WHY DOING CNV ANALYSIS?
CNV analysis is essential in the study of all kinds of genetic conditions, from Mendelian inherited disorders to multi-factorial diseases, and in quantitative trait loci (QTL) analysis. Traditionally CNV analysis has been possible just by the execution of specific techniques like MLPA, qPCR or, for larger deletions/duplications, FISH.
Today we can perform large deletion testing also by utilizing specific algorithms on sequencing data obtained by NGS, especially in case we do whole genome sequencing (WGS) or whole exam sequencing (WES). No single algorithm is capable of detecting the full range of large deletions/duplications and each program has its own advantages and disadvantages. However the concept they introduce is very innovative: we can make large deletion/duplication screening just using sequencing data!
WHICH ALGORITHMS CAN BE USED?
These new algorithms for CNV analysis can be classified in four methods, which can be also combined to obtain the best results. The four methods are:
RP: read-pair
SR: split read
RD: read-depth
AS: assembly-based
When they are combined, we can talk of CA: combined approach.
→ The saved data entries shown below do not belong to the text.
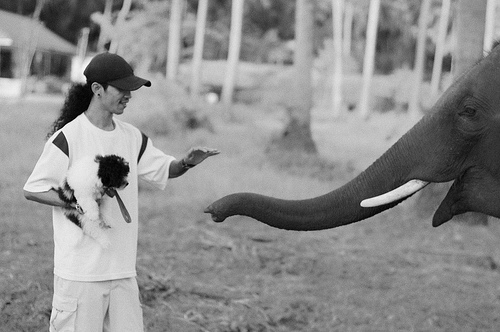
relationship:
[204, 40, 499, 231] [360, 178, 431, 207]
elephant has a horn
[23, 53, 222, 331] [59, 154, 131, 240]
female has a doll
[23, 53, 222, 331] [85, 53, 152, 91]
female has a hat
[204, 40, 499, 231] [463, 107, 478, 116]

1. THE READ-PAIR (RP) METHOD
The RP method compares the real size of the insert between the read-pairs with the expected size of the insert based on the reference sequence. In case of discordance, the algorithm points to a result of deletion or duplication. The advantage of the RP method is in that it is capable of detecting large deletions/duplications, whereas it usually misses smaller events, like insertions or losses of few tens of bases. Software based on the RP method include PEMer, Hydra, Ulysses, and BreakDancer.
THE SPLIT READ (SR) METHOD
This method is based on pair-end sequencing and is applicable whenever only one read of the pair maps and the other one completely or partially fails to map to the genome, indicating so that it might fall right in a region of a breakpoint. In comparison to the RD method, this method shows limitations on identifying large structural variations, whereas it may be helpful for small deletions/insertions (the software Gustaf, for instance, can detect all a types of variations larger than 30 bp). By using the SR method it is in principle possible to pinpoint the breakpoints exactly. Other SR-based programs are: Pindel, Prism, svseq2.
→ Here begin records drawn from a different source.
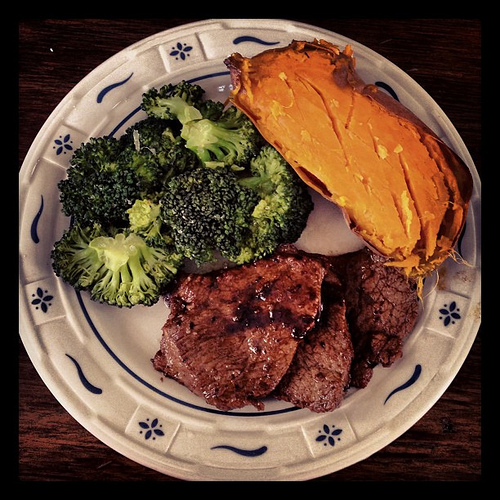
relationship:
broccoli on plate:
[44, 78, 319, 313] [13, 14, 484, 483]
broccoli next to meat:
[44, 78, 319, 313] [144, 241, 422, 422]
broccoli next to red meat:
[44, 78, 319, 313] [144, 241, 422, 422]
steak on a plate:
[144, 241, 422, 422] [13, 14, 484, 483]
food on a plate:
[45, 36, 477, 430] [13, 14, 484, 483]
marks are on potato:
[294, 67, 427, 233] [220, 30, 478, 286]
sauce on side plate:
[323, 235, 378, 301] [13, 14, 484, 483]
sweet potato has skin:
[220, 30, 478, 286] [266, 141, 338, 213]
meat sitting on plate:
[144, 241, 422, 422] [13, 14, 484, 483]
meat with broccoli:
[144, 241, 422, 422] [44, 78, 319, 313]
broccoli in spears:
[44, 78, 319, 313] [136, 77, 270, 178]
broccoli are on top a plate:
[44, 78, 319, 313] [13, 14, 484, 483]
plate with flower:
[13, 14, 490, 493] [164, 34, 197, 63]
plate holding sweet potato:
[13, 14, 484, 483] [220, 30, 478, 286]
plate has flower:
[13, 14, 490, 493] [164, 34, 199, 64]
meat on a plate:
[144, 241, 422, 422] [13, 14, 484, 483]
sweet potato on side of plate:
[220, 30, 478, 286] [13, 14, 490, 493]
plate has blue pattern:
[13, 14, 490, 493] [30, 286, 109, 419]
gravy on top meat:
[200, 275, 319, 345] [144, 241, 422, 422]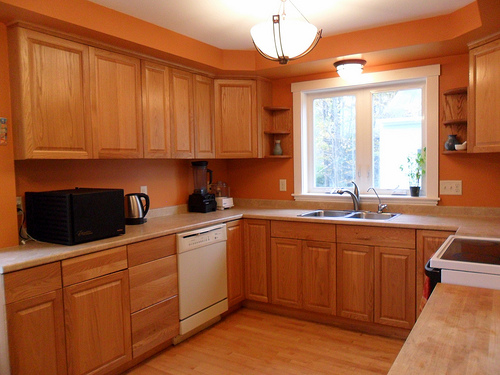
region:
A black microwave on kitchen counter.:
[20, 181, 125, 246]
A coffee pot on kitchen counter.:
[125, 187, 155, 222]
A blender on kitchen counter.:
[185, 160, 216, 210]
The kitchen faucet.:
[336, 180, 391, 215]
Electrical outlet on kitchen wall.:
[438, 176, 465, 197]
THE READ DEPTH (RD) METHOD
The read depth (RD) method consists in the count of reads obtained from the sequencing reaction and is based on the assumption that when a region is duplicated or deleted, there must be a proportional increase or reduction in the number of reads coming from that region. This comparison of the number of reads can be done with other genomic regions of the same sample or with the same genomic region of other samples. There are two main differences with the RP and SR methods: (1) the RD method can quantify the CNV whereas the first two can only locate the variation, (2) the RD method can detect very large variations (although it may have problems in detecting variations smaller than 1kb). A limitation of the RD method is in that it cannot locate exactly the breakpoints of the deletion/duplication. The following programs are based on the RD method: CNV-seq, BIC-seq, cm.MOPS, CNVnator, ERDS, RDXplorer, ReadDepth, SegSeq, CNVrd2.
THE ASSEMBLY-BASED (AS) METHOD
By this method the comparison is done straight between contigs and scaffolds of the patient and the reference sequence, but it is rarely used because of the need of tremendous computation power and because of its capability of detecting just homozygous variations. Magnolya is a software based on the assembly method.
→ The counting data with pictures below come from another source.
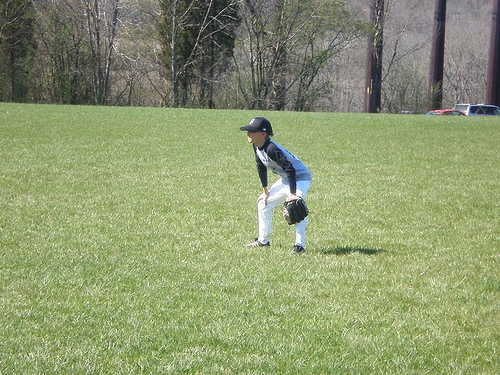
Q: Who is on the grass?
A: The boy.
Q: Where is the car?
A: In the distance.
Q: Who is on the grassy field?
A: The boy.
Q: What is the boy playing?
A: Baseball.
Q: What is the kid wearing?
A: A baseball uniform.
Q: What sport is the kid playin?
A: Baseball.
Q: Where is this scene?
A: A large field.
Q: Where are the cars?
A: In front of the trees.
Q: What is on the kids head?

THE COMBINED APPROACH (CA)
A combined approach can be used to overcome the limitations of each single method. The CA consists in using one or more of the single methods in a step-wise manner. Several programs based on the CA method are available: SVDetect, cnvHiTSeq, Clever-sv, CNVer, DELLY, GenomeSTRiP, Gindel, GASVPro, Hydra-Multi, LUMPY, PSCC, SoftSearch. The best match is probably the integration between the RP and the RD methods, as it can virtually enable the detection of CNV of any length in parallel with the precise identification of the breakpoints.